Reproduce the lines from the one holding "Miscellaneous" to the end of the entries. Include both ends and change nothing.
(Beginning of Data)
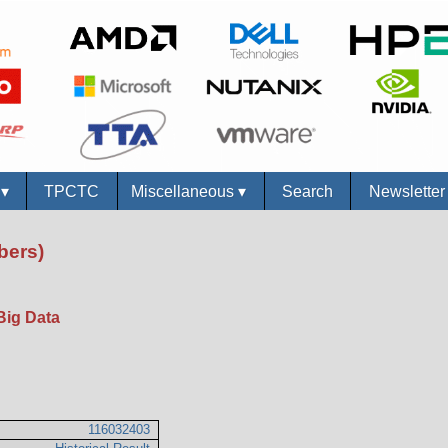
s
▾
TPCTC
Miscellaneous
▾
Search
Newslette
bers)
Big Data
116032403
(End of Data)
#### Response to the exercise
Miscellaneous
▾
Search
Newslette
bers)
Big Data
116032403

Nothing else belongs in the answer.